OSCARS: Best Picture, Best Director, Best Original Song, Best Original Dramatic Score, Best Sound Editing, Best Sound Mixing, Best Art Direction, Best Cinematography, Best Costume Design, Best Film Editing, Best Visual Effects
NUMBER OF OSCARS: 11
I can't say that I am a great fan of James Cameron's work. I haven't seen Aliens or Terminator, love Terminator 2: Judgement Day but despise the highest grossing film of all time, Avatar. So I really wasn't sure what I would make of his other crowning achievement, Titanic. Thankfully, after a really rough start, Titanic sucks you into its shlocky melodrama and produces a long, sad, entertaining epic. It isn't perfect but it works and the performances get better as it goes along.
Titanic begins with an undersea explorer (Bill Pullman) who finds a nude painting of a woman underwater in the Titanic, the ship he has been long exploring. He ends up talking to one of the survivors of the Titanic, Rose, who tells the story of how she fell in love and survived the shipwreck. The film sends you back to the year that Titanic sank and tells the story of Jack Dawson (Leonardo DiCaprio), who gets lucky and wins tickets on the Titanic. On board, Jack meets the young Rose (Kate Winslet), who is fed up with her life and doesn't want to marry her fiance Cal (Billy Zane). They meet, they fall and love. Boom. But then the ship sinks. Spoiler Alert.

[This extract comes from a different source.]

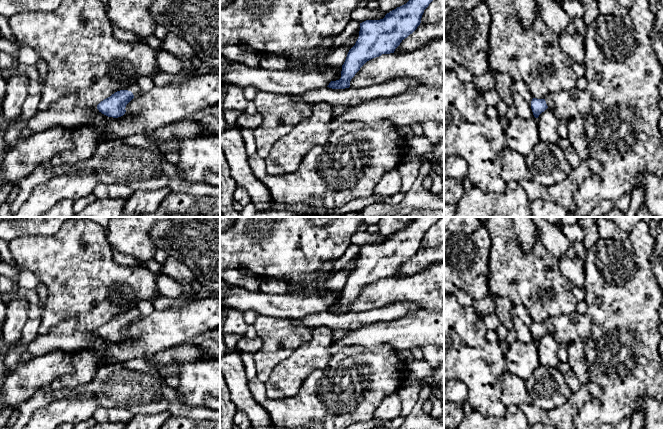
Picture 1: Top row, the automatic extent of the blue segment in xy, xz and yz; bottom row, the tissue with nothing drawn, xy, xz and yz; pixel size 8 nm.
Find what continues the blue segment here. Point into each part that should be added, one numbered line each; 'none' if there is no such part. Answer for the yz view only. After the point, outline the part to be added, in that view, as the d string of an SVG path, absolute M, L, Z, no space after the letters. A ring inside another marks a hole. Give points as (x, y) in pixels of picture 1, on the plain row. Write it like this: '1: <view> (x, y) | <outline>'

The acting in Titanic can be pretty awful, especially the first half hour where Rose and Jack are together. It is so fake, so forced, so inauthentic, that I almost considered stopping the film. None of the other members of the cast are standouts either, but as the film goes on, it gets better. By the second half of the film, the acting isn't so bad and doesn't distract from the film. Winslet ends up giving a good performance but DiCaprio isn't as strong in this as something like Inception.
The plot is also weak. It's cliched, it's boring at times, and it seems to be done just to put a human element into a major catastrophe. But guess what? It works. Hard to imagine, but it does. Like I said, the first half hour to forty five minutes on the boat is just dreadful but eventually the film sucks you into its melodrama and makes you care about two characters. Titanic is not a thoroughly entertaining love story, but it gets better as it goes along. That is rare in a film.
My biggest problems with the film involve length and the way that Cameron handles the sinking. One, the sinking takes forever. Typically, a movie speeds up events but this one basically goes minute by minute through the catastrophe. It takes about an hour out of the movie. It is long and it does get boring. But my biggest problem with the film is that it doesn't make Titanic into an event that you are horrified by. It's intense, but it feels so watered down and fake that I was cringing. Unlike Saving Private Ryan or The Impossible, the sinking is done more for entertainment than to say: look how horrible this is.
But in the end, you will enjoy Titanic. It has a little bit of everything and I can guarantee you that there is something in the film that you will like, no matter who you are. It isn't perfect and it is far from the greatest love story of all time, but it still is an entertaining three hours in the theater. It is also a must see in 3D, if you have the right television.